おだやかなえがお。俺の知らない、年相応の、大人になりかけている女性の、恋をしている、えがお。
「まだ、50回噛んで食べてるの?」
「え、」
俺の前でわらう小梅は昔のままで。小学生の時ひとり黙々と食べきれなかった給食を休み時間中も食べ続ける小梅のままで、中学のとき女子たちに半ば強引に渡された日直日誌を文句ひとつ言わず素直にず受け取った小梅のままで、そして、気付く。俺の前で見せる笑顔と、あいつらにこき使われたときに見せていた笑顔に違いが、ない。

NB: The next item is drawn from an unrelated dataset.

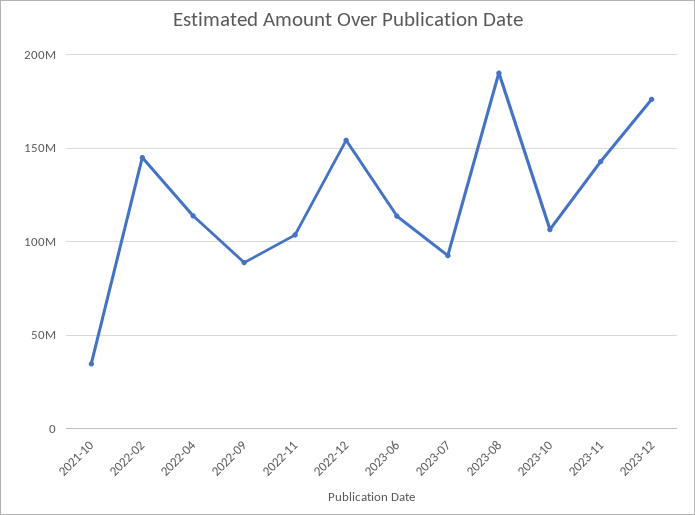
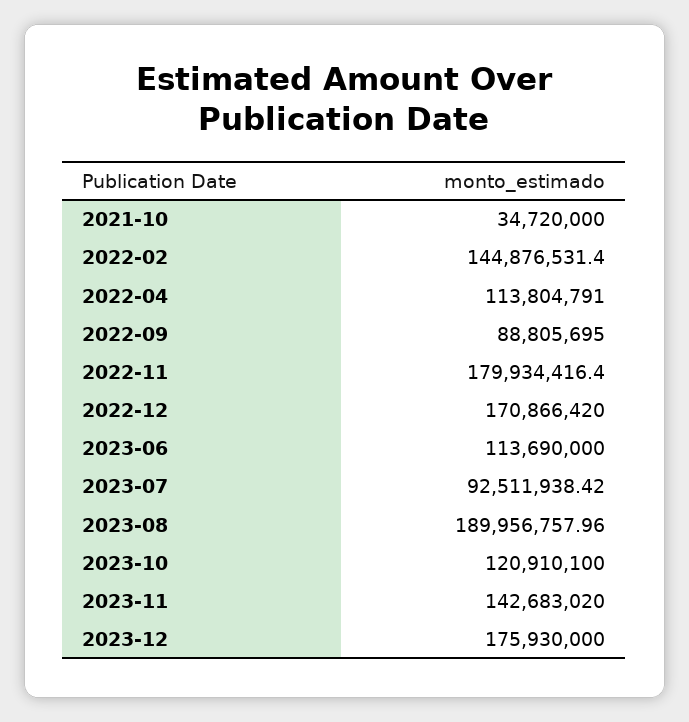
2022-11: 105000000 -> 179934416.4
2022-12: 155000000 -> 170866420
2023-10: 105000000 -> 120910100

生まれたときからずっと一緒だった。目に見えて傍にはいなかったけど、俺の視界には必ず小梅の姿があった。だから、俺が知らない小梅なんているはずなかった、そう信じて疑わなかった自分の神経を、俺は疑う。どうしてそんな、馬鹿みたいに信じ込んでいたんだろう。まるで小梅が所有物かのような、そんな気持ちで俺はずっと、
俺の知らない小梅はひとつ。長谷川の隣にいるときの、小梅だ。
「なあに、それ。何のはなし?」
小梅はにぶい。
二十年、決して大きな花を咲かせないまま、けれど大切に培ってきた俺の初恋を、小梅の一言が、小梅の笑顔が、容赦なく切り捨てる。